Sir Francis Galton a décrit le théorème central limite de cette manière : [43]

Je ne connais presque rien d'aussi apte à impressionner l'imagination que la merveilleuse forme d'ordre cosmique exprimée par la "Loi de Fréquence d'Erreur". La loi aurait été personnifiée par les Grecs et divinisée, s'ils l'avaient connue. Il règne en toute sérénité et dans l'effacement le plus total, au milieu de la confusion la plus folle. Plus la foule est nombreuse et plus l'anarchie apparente est grande, plus son influence est parfaite. C'est la loi suprême de la Déraison. Chaque fois qu'un large échantillon d'éléments chaotiques est pris en main et classé dans l'ordre de leur grandeur, une forme de régularité insoupçonnée et la plus belle s'avère avoir toujours été latente.

Le terme actuel « théorème central limite » (en allemand : « zentraler Grenzwertsatz ») a été utilisé pour la première fois par George Pólya en 1920 dans le titre d'un article. [44] [45] Pólya a qualifié le théorème de " central " en raison de son importance dans la théorie des probabilités. Selon Le Cam, l'école française des probabilités interprète le mot central au sens où « il décrit le comportement du centre de la distribution par opposition à ses queues ». [45] Le résumé de l'article Sur le théorème central limite du calcul des probabilités et le problème des moments par Pólya [44] en 1920 se traduit comme suit.

L'occurrence de la densité de probabilité gaussienne 1 = eX 2 dans les expériences répétées, dans les erreurs de mesures, qui se traduisent par la combinaison d'erreurs élémentaires très nombreuses et très petites, dans les processus de diffusion, etc., peut s'expliquer, comme on le sait, par le même théorème limite, qui joue un rôle central dans le calcul des probabilités. Le véritable découvreur de ce théorème limite doit s'appeler Laplace, il est probable que sa preuve rigoureuse a d'abord été donnée par Tschebyscheff et sa formulation la plus précise peut être trouvée, pour autant que je sache, dans un article de Liapounoff. .

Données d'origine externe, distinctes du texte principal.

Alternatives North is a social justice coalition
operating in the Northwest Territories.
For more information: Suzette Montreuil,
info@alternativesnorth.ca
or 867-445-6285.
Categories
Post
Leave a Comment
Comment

Un compte rendu détaillé de l'histoire du théorème, détaillant les travaux fondamentaux de Laplace, ainsi que les contributions de Cauchy, Bessel et Poisson, est fourni par Hald. [46] Deux récits historiques, l'un couvrant le développement de Laplace à Cauchy, le second les contributions de von Mises, Pólya, Lindeberg, Lévy et Cramér au cours des années 1920, sont donnés par Hans Fischer. [47] Le Cam décrit une période autour de 1935. [45] Bernstein [48] présente une discussion historique portant sur les travaux de Pafnuty Chebyshev et de ses étudiants Andrey Markov et Aleksandr Lyapunov qui ont conduit aux premières preuves du CLT dans un cadre général .

Une curieuse note de bas de page sur l'histoire du théorème central limite est qu'une preuve d'un résultat similaire au CLT Lindeberg de 1922 a fait l'objet de la thèse de bourse d'Alan Turing en 1934 pour le King's College de l'Université de Cambridge. Ce n'est qu'après avoir soumis le travail que Turing a appris qu'il avait déjà été prouvé. Par conséquent, la thèse de Turing n'a pas été publiée. [49]


Contenu

  1. Les observations testées sont indépendantes au sein et entre les groupes.
  2. Les groupes associés à chaque moyenne dans le test sont normalement distribués.
  3. Il existe une variance intra-groupe égale entre les groupes associés à chaque moyenne du test (homogénéité de la variance).

Le test de Tukey est basé sur une formule très similaire à celle du test t. En fait, le test de Tukey est essentiellement un test t, sauf qu'il corrige le taux d'erreur au niveau de la famille.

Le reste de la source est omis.